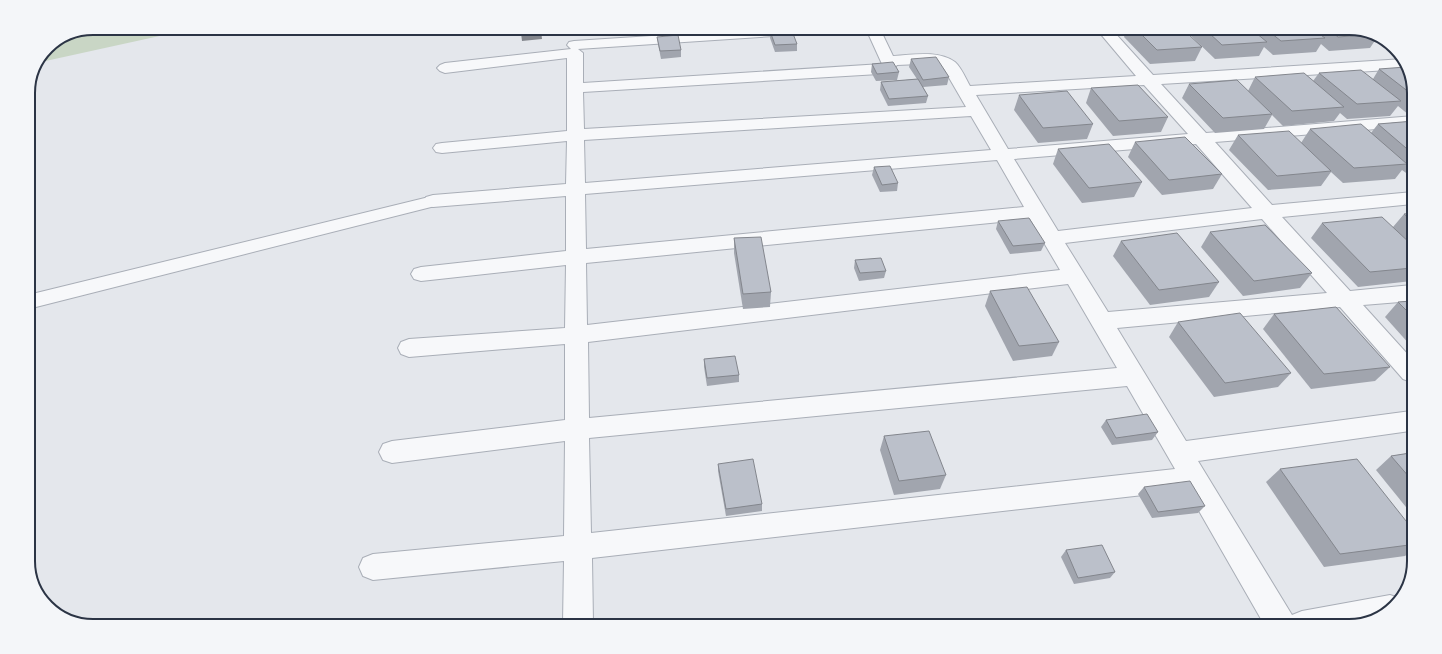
<svg xmlns="http://www.w3.org/2000/svg" width="1442" height="654" font-family="Rubik,sans-serif">
  <style>
    .green { fill: #c9d6c5 }
    .lines { fill: none; stroke-linecap: round; stroke-linejoin: round }
    .service-casing { stroke: #a9aeb7; stroke-width: 2 }
    .minor-casing { stroke: #a9aeb7; stroke-width: 2 }
    .service { fill: #f7f8fa; fill-rule: evenodd }
    .minor { fill: #f7f8fa; fill-rule: evenodd }
    .wall { fill: #a1a5ae }
    .shaded-wall { fill: #83868d }
    .building { fill: #bbc0ca; stroke: #83868d }
    .rim { fill: none; stroke: #2b3445; stroke-width: 2 }
  </style>
  <rect width="100%" height="100%" fill="#e4e7ec"/>
  <polygon class="green" points="93,28 196,28 41,62 47,47"/>
  <g class="lines">
    <defs>
      <polygon id="service" points="433,196 439,197 441,201 439,205 28,309 28,295"/>
      <path id="minor" d="M729,31H796L794,34L789,35L578,49L583,53V83L882,64L867,31H881L893,56C912,55 938,50 955,62C961,67 966,79 970,86L1136,76L1099,32H1114L1153,75L1404,59L1407,68L1405,69L1161,84L1206,133L1414,116V126L1215,142L1272,205L1413,192V204L1282,217L1350,291L1412,285V301L1363,305L1411,358V382L1403,379L1340,307L1117,328L1186,441L1411,411L1410,431L1198,461L1292,615L1302,611L1390,595L1399,598L1385,615L1349,626H1265L1187,490L592,558L593,623H563L564,561L373,580L363,576L359,567L363,558L373,554L564,536L565,441L392,463L383,460L379,452L383,444L392,441L565,420V344L409,357L401,354L398,348L401,342L409,339L565,328L566,265L421,281L414,279L411,274L414,269L421,267L566,251V196L433,207L426,205L424,201L426,197L433,195L566,184L567,141L442,153L436,152L433,148L436,144L442,143L567,131V58L445,73L440,71L437,68L440,65L445,63L571,49L567,45L569,42L574,41ZM920,64L934,65L944,69L966,107L584,129L583,92L879,74L892,71L897,65ZM1144,85L1188,134L1008,149L976,95ZM971,116L991,150L585,183L584,140ZM1196,144L1252,208L1058,231L1014,159ZM997,160L1024,207L586,249L585,194ZM1030,219L1060,270L587,325L586,263ZM1262,219L1327,293L1108,312L1065,243ZM1068,284L1117,368L589,418L588,342ZM1127,386L1175,469L591,533L589,438Z"/>
    </defs>
    <use href="#service" class="service-casing"/>
    <use href="#minor" class="minor-casing"/>
    <use href="#service" class="service"/>
    <use href="#minor" class="minor"/>
  </g>
  <g class="wall">
    <polygon points="770,31 797,44 797,51 775,52 770,38"/>
    <polygon points="900,31 945,31 945,32 902,35"/>
    <polygon points="1126,32 1186,32 1202,47 1195,61 1150,64 1124,37"/>
    <polygon points="1187,32 1374,33 1390,46 1385,46 1376,39 1370,48 1329,51 1321,44 1316,52 1273,55 1264,47 1259,56 1215,59"/>
    <polygon points="657,37 681,50 681,57 661,59 658,44"/>
    <polygon points="911,59 949,77 947,85 923,87 928,96 926,103 888,106 880,90 881,82 917,79 909,67"/>
    <polygon points="872,64 899,72 897,80 876,81 871,72"/>
    <polygon points="1379,69 1414,89 1414,114 1409,115 1398,106 1390,116 1347,119 1340,113 1334,121 1283,126 1272,115 1264,129 1215,133 1182,98 1189,84 1248,91 1255,77 1313,81 1319,73 1373,79"/>
    <polygon points="1091,88 1168,117 1161,132 1113,136 1086,103"/>
    <polygon points="1019,95 1093,124 1087,139 1038,143 1014,110"/>
    <polygon points="1414,121 1413,178 1402,170 1395,179 1343,183 1331,172 1321,186 1268,190 1229,150 1238,135 1301,143 1310,129 1371,133 1378,124"/>
    <polygon points="1135,142 1222,174 1213,189 1162,195 1128,157"/>
    <polygon points="1058,149 1142,182 1134,197 1082,203 1053,164"/>
    <polygon points="874,167 898,183 897,191 880,192 872,175"/>
    <polygon points="1413,213 1412,281 1358,287 1311,238 1322,223 1393,227 1404,214"/>
    <polygon points="998,221 1045,243 1041,251 1010,254 996,229"/>
    <polygon points="1210,232 1312,273 1300,288 1243,296 1201,247"/>
    <polygon points="734,238 771,292 770,307 743,309 734,253"/>
    <polygon points="1121,241 1219,282 1209,297 1150,305 1113,256"/>
    <polygon points="855,260 886,271 884,278 859,281 854,268"/>
    <polygon points="990,291 1059,342 1052,356 1013,361 985,306"/>
    <polygon points="1412,301 1411,346 1385,317 1398,302"/>
    <polygon points="1274,314 1390,367 1375,381 1311,389 1263,329"/>
    <polygon points="1178,322 1291,373 1278,387 1214,397 1169,337"/>
    <polygon points="704,359 739,375 739,382 707,386 704,367"/>
    <polygon points="1106,420 1158,432 1152,440 1112,445 1101,427"/>
    <polygon points="884,436 946,475 940,489 894,495 880,450"/>
    <polygon points="1410,453 1410,512 1376,470 1391,456"/>
    <polygon points="718,464 762,504 762,511 726,516 718,471"/>
    <polygon points="1280,469 1410,526 1409,553 1405,556 1324,567 1266,482"/>
    <polygon points="1144,487 1205,506 1198,513 1152,518 1138,494"/>
    <polygon points="1066,550 1115,572 1110,578 1074,584 1061,557"/>
    <polygon points="1388,609 1390,609 1385,615 1374,618"/>
  </g>
  <polygon class="shaded-wall" points="541,30 542,39 522,41 521,33"/>
  <g class="building">
    <polygon points="520,30 541,30 541,31 521,33"/>
    <polygon points="770,31 792,31 797,44 775,45"/>
    <polygon points="1139,32 1186,32 1202,47 1157,50"/>
    <polygon points="1208,32 1256,33 1267,42 1222,45"/>
    <polygon points="1271,33 1318,33 1325,38 1281,41"/>
    <polygon points="1333,33 1374,33 1375,34 1338,37"/>
    <polygon points="678,35 681,50 660,51 657,37"/>
    <polygon points="936,57 949,77 923,80 911,59"/>
    <polygon points="893,62 899,72 877,74 872,64"/>
    <polygon points="1406,67 1414,89 1414,96 1379,69"/>
    <polygon points="1361,70 1401,101 1357,104 1319,73"/>
    <polygon points="1304,73 1344,107 1292,111 1255,77"/>
    <polygon points="918,79 928,96 889,99 881,82"/>
    <polygon points="1237,80 1272,114 1223,118 1189,84"/>
    <polygon points="1138,85 1168,117 1119,121 1091,88"/>
    <polygon points="1067,91 1093,124 1043,128 1019,95"/>
    <polygon points="1414,121 1413,154 1378,124"/>
    <polygon points="1361,124 1407,164 1354,168 1310,129"/>
    <polygon points="1289,131 1331,171 1277,176 1238,135"/>
    <polygon points="1185,137 1222,174 1169,180 1135,142"/>
    <polygon points="1109,144 1142,182 1089,188 1058,149"/>
    <polygon points="890,166 898,183 882,185 874,167"/>
    <polygon points="1413,213 1413,222 1404,214"/>
    <polygon points="1382,217 1412,245 1412,268 1370,272 1322,223"/>
    <polygon points="1029,218 1045,243 1013,246 998,221"/>
    <polygon points="1265,225 1312,273 1254,281 1210,232"/>
    <polygon points="1177,233 1219,282 1159,290 1121,241"/>
    <polygon points="761,237 771,292 743,294 734,238"/>
    <polygon points="881,258 886,271 860,273 855,260"/>
    <polygon points="1027,287 1059,342 1019,346 990,291"/>
    <polygon points="1412,301 1412,316 1398,302"/>
    <polygon points="1336,307 1390,367 1324,374 1274,314"/>
    <polygon points="1240,313 1291,373 1225,383 1178,322"/>
    <polygon points="735,356 739,375 707,378 704,359"/>
    <polygon points="1147,414 1158,432 1116,438 1106,420"/>
    <polygon points="929,431 946,475 899,481 884,436"/>
    <polygon points="1410,453 1410,478 1391,456"/>
    <polygon points="753,459 762,504 726,509 718,464"/>
    <polygon points="1357,459 1410,526 1409,545 1340,554 1280,469"/>
    <polygon points="1190,481 1205,506 1158,512 1144,487"/>
    <polygon points="1102,545 1115,572 1078,578 1066,550"/>
  </g>
  <path d="M0 0H1442V654H0ZM93 35H1349A58 58 0 0 1 1407 93V561A58 58 0 0 1 1349 619H93A58 58 0 0 1 35 561V93A58 58 0 0 1 93 35Z" fill="#f4f6f9" fill-rule="evenodd"/>
  <path class="rim" d="M93 35H1349A58 58 0 0 1 1407 93V561A58 58 0 0 1 1349 619H93A58 58 0 0 1 35 561V93A58 58 0 0 1 93 35Z"/>
</svg>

#### EXERCISE DESCRIPTION:
Go line by line through the data and copy any that contain "green".

#### ANSWER BOX:
    .green { fill: #c9d6c5 }
  <polygon class="green" points="93,28 196,28 41,62 47,47"/>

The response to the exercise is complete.